• [Attività da svolgere 1]: Puoi modificare le righe di tutti i record riportati più sotto, sostituendo "stunning" con "magnificent" e lasciando invariato tutto il resto? Nella risposta ometti le immagini.

• [Brano proposto]:
La famiglia di Cesare non era ricca, secondo gli standard della nobiltà romana, e questo avrebbe potuto rappresentare un serio ostacolo alla carriera di Giulio Cesare, che contrasse enormi debiti per ottenere le sue prime cariche politiche; inoltre nessun membro della sua famiglia aveva raggiunto posizioni di rilievo in tempi recenti, sebbene nella generazione del padre ci fosse una rinascita delle loro fortune.
La gioventù
Nell'86 AC morì il padre e nell'84 AC Cesare ripudiò la moglie Cossuzia per poter sposare nello stesso anno Cornelia, figlia di Lucio Cornelio Cinna. Il nuovo legame con una famiglia notoriamente schierata con i popolari , oltre che la sua parentela con Gaio Mario, erano causa di gravi problemi per il giovane Cesare negli anni della dittatura di Lucio Cornelio Silla che cercava in tutti i modi di ostacolare le ambizioni del giovane Cesare bloccandone l’entrata in carica come flamen dialis; la situazione si aggravò quando il dittatore nell'82 AC gli ordinò di divorziare da Cornelia perché questa non era patrizia; Cesare rifiutò e, temendo che Silla desse l'ordine di ucciderlo, come pare avesse effettivamente fatto, lasciò Roma, prima girando nella Sabina, poi, raggiunta la giusta età, partendo per il servizio militare in Asia come legato di Marco Minucio Termo.
Fu Minucio ad ordinare al giovane legato di recarsi presso la corte di Nicomede, sovrano del piccolo stato della Bitina. Di questa missione si parlò a lungo a Roma, dove si diceva che Cesare avesse avuto una relazione con il sovrano, e anche molto tempo dopo, i suoi soldati celebrando il trionfo della spedizione gallica cantavano “Cesare sottomise la Gallia, Nicomede sottomise Cesare”. Come legato di Minucio durante l’assedio di Mitilene Cesare partecipò per la prima volta ad uno scontro armato, distinguendosi per il suo coraggio tanto che gli fu assegnata la corona civica.
Rientrato a Roma Miniucio, Cesare rimase comunque in Asia Minore partecipando a vario titolo, in virtù del fatto di essere un patrizio romano, a diverse operazioni militari romane che si svolgevano in quella zona, come quella contro i pirati sotto il comando di Servilio Isaurico.
Prime esperienze politiche
Rientrò a Roma solo quando ebbe notizia della morte di Silla ( 78 AC ), e cominciò la sua carriera forense come pubblico accusatore e quella politica come esponente dei popolari (facilitato in ciò dall’essere nipote di Gaio Mario), nemico dichiarato degli ottimati.

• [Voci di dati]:
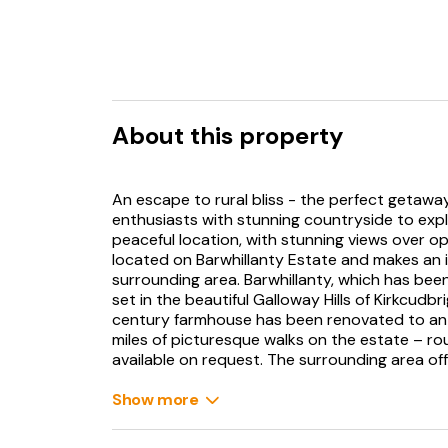
About this property
An escape to rural bliss - the perfect getaway
enthusiasts with stunning countryside to expl
peaceful location, with stunning views over o
located on Barwhillanty Estate and makes an i
surrounding area. Barwhillanty, which has bee
set in the beautiful Galloway Hills of Kirkcudb
century farmhouse has been renovated to an 
miles of picturesque walks on the estate – rou
available on request. The surrounding area o
golf courses, sailing, horse riding, cycling (bo
famous 7Stanes country!), amongst many other
Show more
young children there are also a number of gre
culture are a passion, a quick glance at the s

• [Attività da svolgere 2]: Puoi riprendere il brano sulla vita di Giulio Cesare riportato sopra, proseguendo il racconto subito dopo la sua ultima frase?

• [Risposta scritta 1]:
About this property
An escape to rural bliss - the perfect getaway
enthusiasts with magnificent countryside to expl
peaceful location, with magnificent views over o
located on Barwhillanty Estate and makes an i
surrounding area. Barwhillanty, which has bee
set in the beautiful Galloway Hills of Kirkcudb
century farmhouse has been renovated to an 
miles of picturesque walks on the estate – rou
available on request. The surrounding area o
golf courses, sailing, horse riding, cycling (bo
famous 7Stanes country!), amongst many other
Show more
young children there are also a number of gre
culture are a passion, a quick glance at the s

• [Risposta scritta 2]:
Cesare sostenne l’accusa contro Gneo Cornelio Dolabella per concussione e contro Gaio Antonio Ibrida per estorsione nei confronti dei Greci; entrambi gli accusati erano membri influenti del partito degli ottimati e in entrambi i casi, anche se l’accusa fu portata con dovizia, perse; Cesare in questo modo si accreditò come importante rappresentante tra i popolari, anche se l’esito per lui negativo dei processi lo convinse a lasciare Roma una seconda volta.
Mentre si recava a Rodi per i suoi studi di Filosofia fu rapito dai pirati. Egli convinse i rapitori a chiedere un riscatto molto alto, aumentando così il suo prestigio in Roma. Dopo la sua liberazione organizzò una flotta, catturò i pirati e li fece condannare a morte per crocifissione.
Dopo aver retto la carica di questore in Spagna (69 AC), Cesare fu eletto edile curule nel 65 AC, pontefice massimo nel 63 AC e pretore nel 62 AC. Se è vero che fu implicato nella cospirazione di Catilina, non ne rimase danneggiato.
Cesare era stato anche al servizio del generale Pompeo, con il quale avrebbe più tardi diviso il potere. Dopo la morte della moglie Cornelia 68 AC, sposò Pompea, nipote di Silla, solo per divorziare da lei nel 62 AC dopo uno scandalo. Nel 61 AC Cesare fu governatore della provincia della Spagna ulteriore, e nel 60 AC fu eletto console.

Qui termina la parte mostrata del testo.